Created on 07-06-2015 02:23 PM - edited 09-16-2022 02:33 AM
Hi,
I have been working on creating custom User Defined Aggregate Functions (UDAF), looking at the example provided here.
Here Variance and standard deviation is calculated on a Impala column.
Since we have quite a lot varibles to calculate like sum, sum of squares and count, we use a C++ struct and serialize it as a string, so that data is passed to init, update, merge and finalize phases.
My questions:
1) Can we have a Double return type instead of String.
2) Where can we find the implementations of Impala buitl-in functions like min(), sum(), max() since these functions return double.
Any suggestions are welcome. Thanks !!!
Created 07-13-2015 07:03 PM
1) The Knuth variance is an Impala built-in. Internally, Impala can handle aggregate functions with different intermediate and output types.
Basically, the only reason you are not allowed to create UDAs with different intermediate/output types is because we have not enabled the feature in sermantic analysis.
For us, enabling the feature is the easy part. Adding extensive testing is the hard part.
If you are curious, the check for preventing you from creating such UDAs is in:
./fe/src/main/java/com/cloudera/impala/analysis/CreateUdaStmt.java
lines 137 following
2) Like I said, enabling the feature is not hard, but does involve a non-trivial QA effort, so I cannot promise a concrete release at this point. I'd recommend keeping an eye on that JIRA for updates to the target version.
Created 07-07-2015 01:13 AM
I'm afraid you may have to wait until we resolve:
https://issues.cloudera.org/browse/IMPALA-1829
For the impala builtins you can have a look at:
IMPALA_HOME/be/src/exprs/aggregate-functions.h
IMPALA_HOME/be/src/exprs/aggregate-functions.cc
Created on 07-07-2015 07:37 AM - edited 07-07-2015 07:41 AM
Hi Alex,
Thanks for your fast response.
I have couple of questions more 😛
1) I see that the KnuthVariance returns Double, but when I try it in my code having Finalize function return a Double I get,
Analysis Exception: Could not find function func_nameUpdate(double,double,double) returns double in 'HDFS_so_filepath' Check that function name, agruments and return types are correct.
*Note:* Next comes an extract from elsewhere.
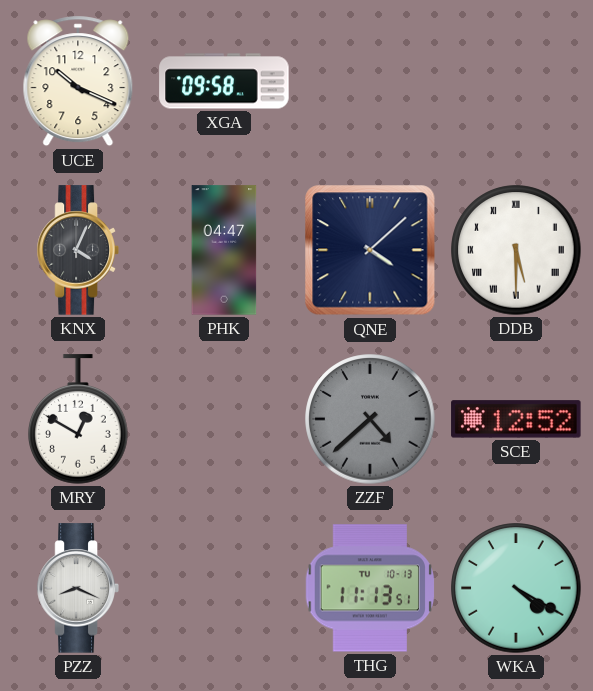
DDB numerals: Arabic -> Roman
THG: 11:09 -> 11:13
I am curious how the in-built functions have that feature.
Pls do let me know if I am missing something.
2) If cloudera needs to fix it, pls let me know on which CDH and impala version, fix might be released. Thanks !!!
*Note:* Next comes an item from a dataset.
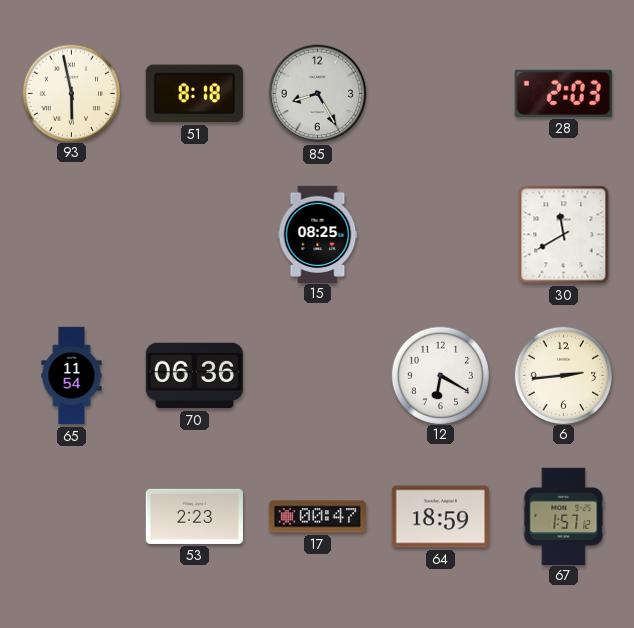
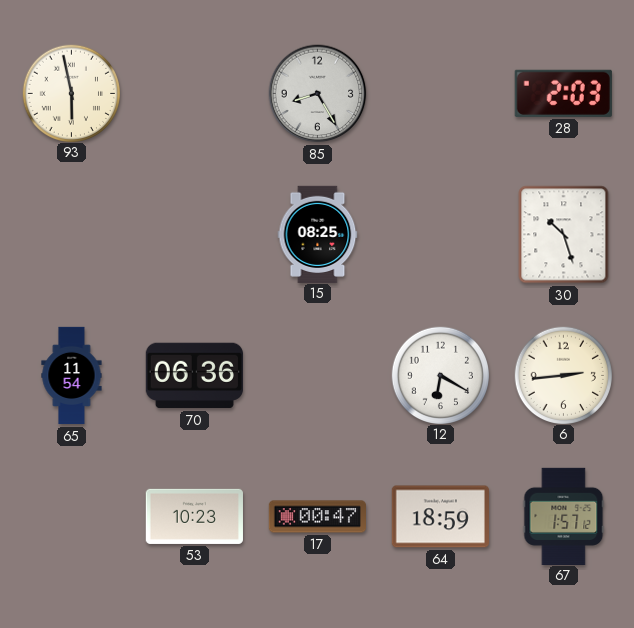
51: 8:18 -> none
30: 11:40 -> 10:27
53: 2:23 -> 10:23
Created 07-13-2015 07:03 PM
1) The Knuth variance is an Impala built-in. Internally, Impala can handle aggregate functions with different intermediate and output types.
Basically, the only reason you are not allowed to create UDAs with different intermediate/output types is because we have not enabled the feature in sermantic analysis.
For us, enabling the feature is the easy part. Adding extensive testing is the hard part.
If you are curious, the check for preventing you from creating such UDAs is in:
./fe/src/main/java/com/cloudera/impala/analysis/CreateUdaStmt.java
lines 137 following
2) Like I said, enabling the feature is not hard, but does involve a non-trivial QA effort, so I cannot promise a concrete release at this point. I'd recommend keeping an eye on that JIRA for updates to the target version.